» Task instructions
Could you retype all of the data below word for word, leaving the pictures out?

START Exercise data

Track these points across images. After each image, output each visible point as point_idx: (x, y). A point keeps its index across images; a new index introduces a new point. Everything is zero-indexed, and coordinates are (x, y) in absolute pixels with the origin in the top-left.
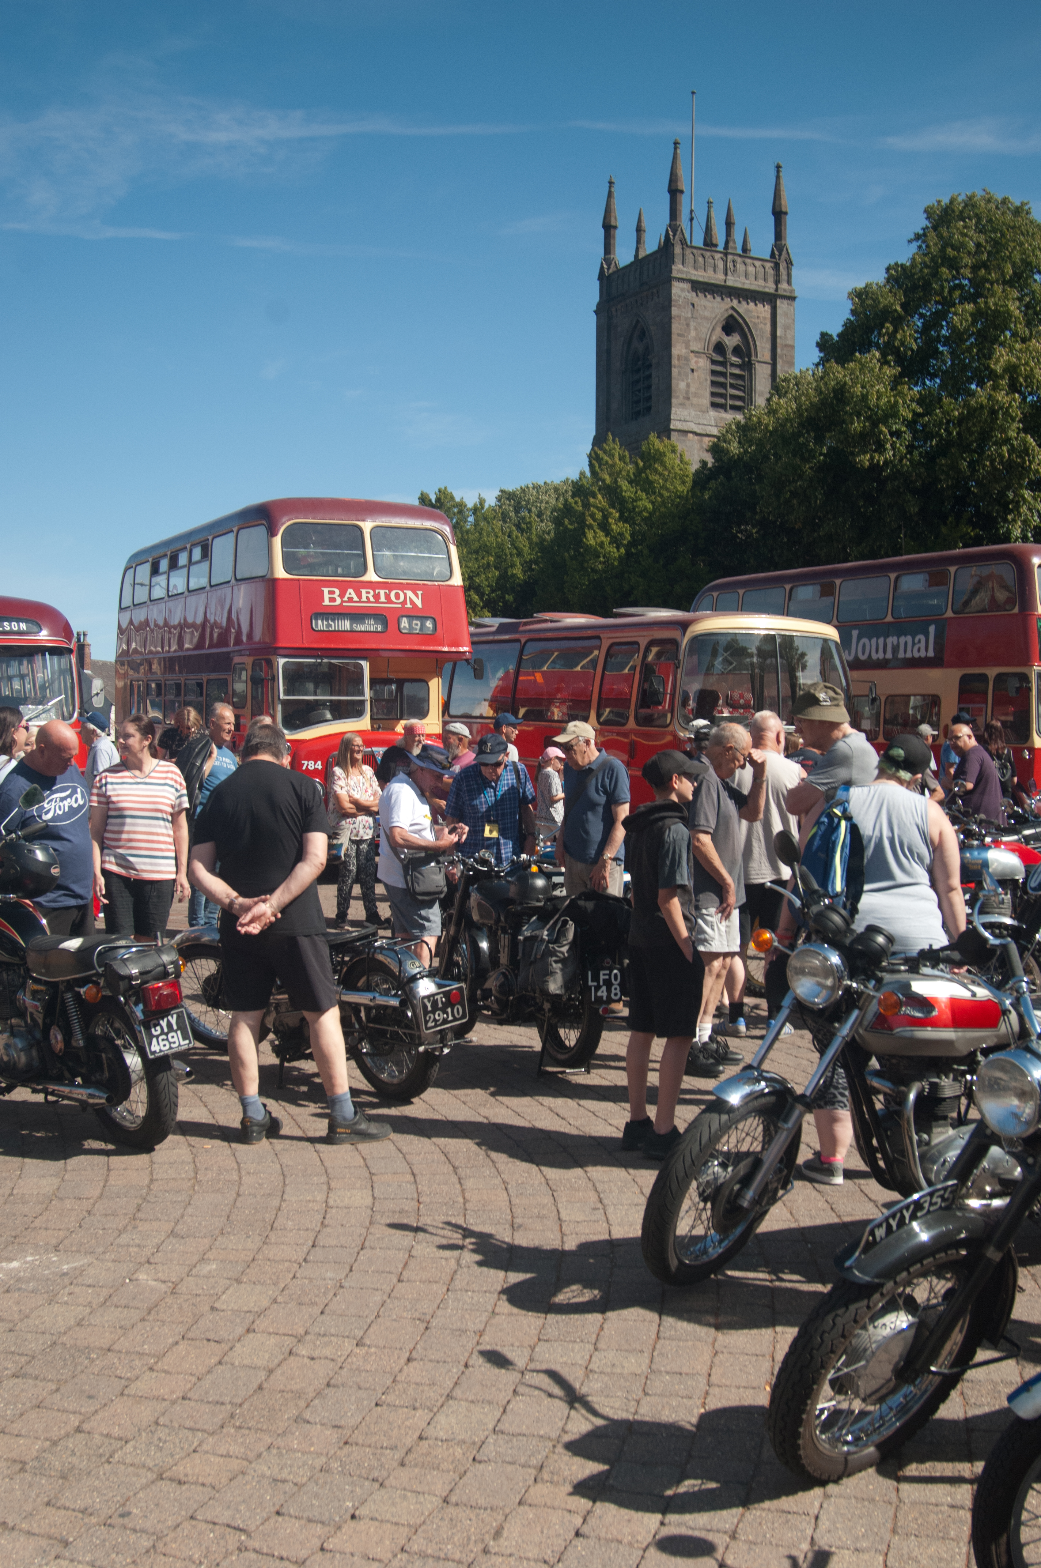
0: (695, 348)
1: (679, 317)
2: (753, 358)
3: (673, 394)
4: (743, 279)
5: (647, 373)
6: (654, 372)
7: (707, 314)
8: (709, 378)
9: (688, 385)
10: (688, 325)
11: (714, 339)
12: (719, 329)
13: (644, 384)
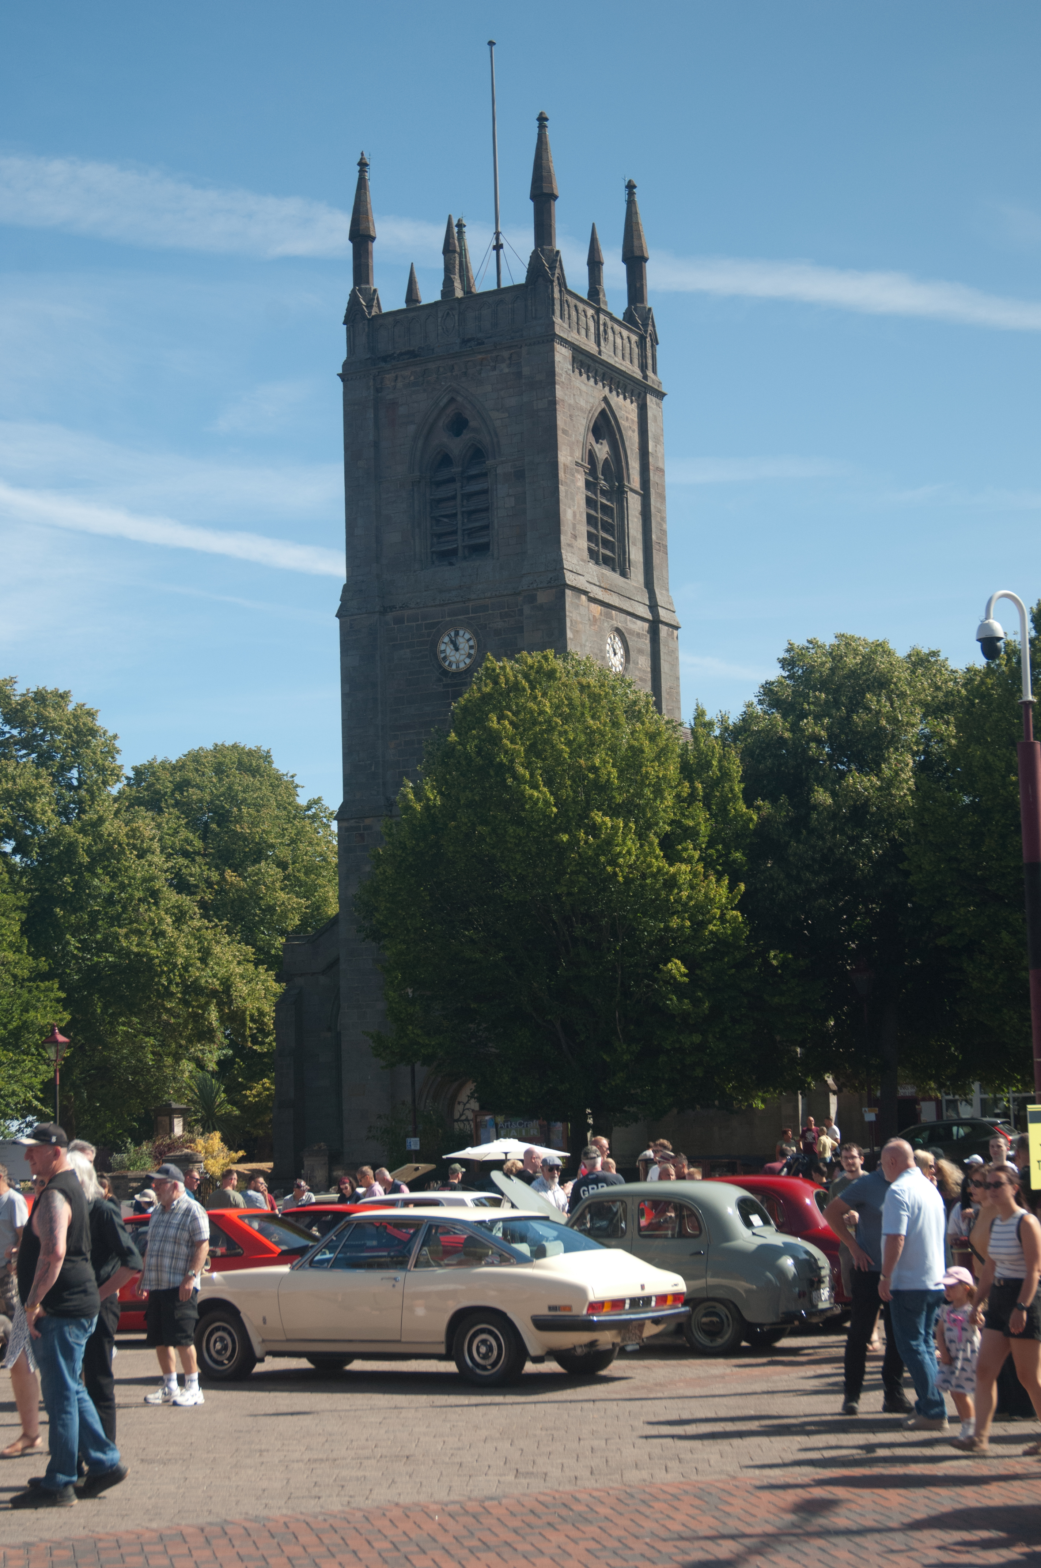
0: (576, 457)
2: (624, 483)
3: (562, 527)
4: (612, 355)
5: (470, 489)
6: (502, 488)
7: (582, 404)
11: (588, 444)
12: (591, 431)
13: (463, 506)
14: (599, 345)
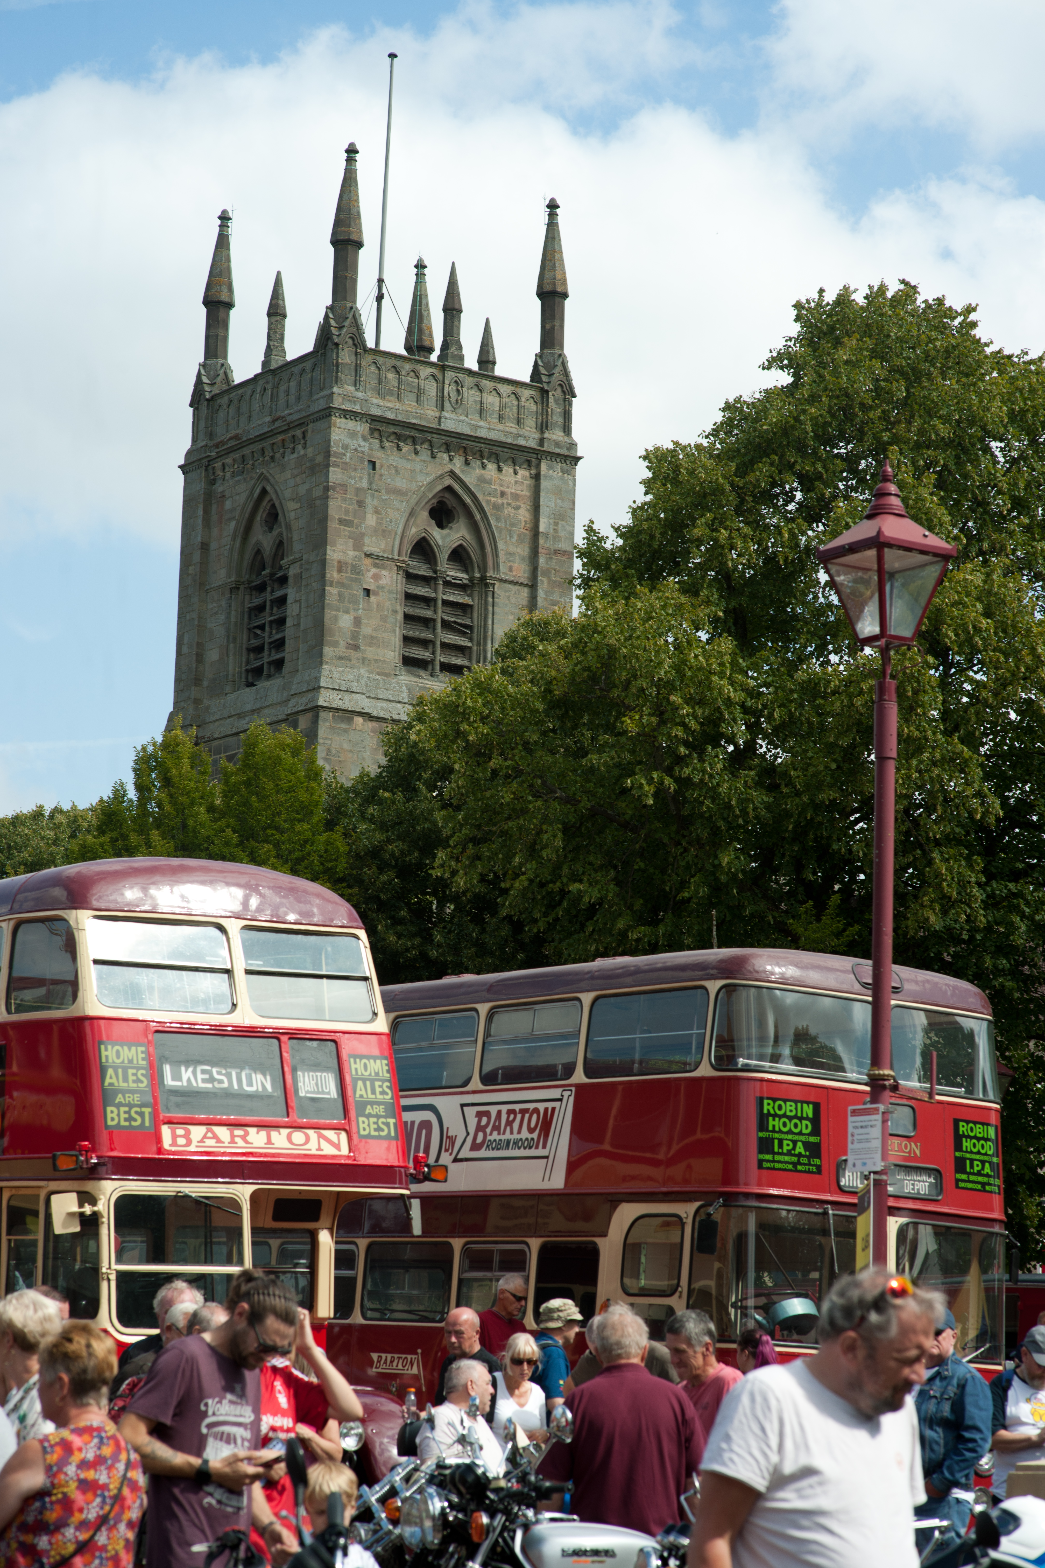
0: (374, 550)
1: (344, 487)
2: (490, 573)
3: (327, 638)
4: (475, 419)
5: (279, 594)
6: (291, 593)
7: (400, 483)
8: (400, 610)
9: (357, 622)
10: (361, 504)
11: (414, 532)
12: (424, 514)
13: (271, 615)
14: (443, 410)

END Exercise data

» Response area
Track these points across images. After each image, output each visible point as point_idx: (x, y). A point keeps its index across images; a new index introduces a new point. Everything is zero-indexed, and coordinates are (x, y) in absolute pixels with the origin in the top-left.
0: (695, 348)
1: (679, 317)
2: (753, 358)
3: (673, 394)
4: (743, 279)
5: (647, 373)
6: (654, 372)
7: (707, 314)
8: (709, 378)
9: (688, 385)
10: (688, 325)
11: (714, 339)
12: (719, 329)
13: (644, 384)
0: (576, 457)
2: (624, 483)
3: (562, 527)
4: (612, 355)
5: (470, 489)
6: (502, 488)
7: (582, 404)
11: (588, 444)
12: (591, 431)
13: (463, 506)
14: (599, 345)
0: (374, 550)
1: (344, 487)
2: (490, 573)
3: (327, 638)
4: (475, 419)
5: (279, 594)
6: (291, 593)
7: (400, 483)
8: (400, 610)
9: (357, 622)
10: (361, 504)
11: (414, 532)
12: (424, 514)
13: (271, 615)
14: (443, 410)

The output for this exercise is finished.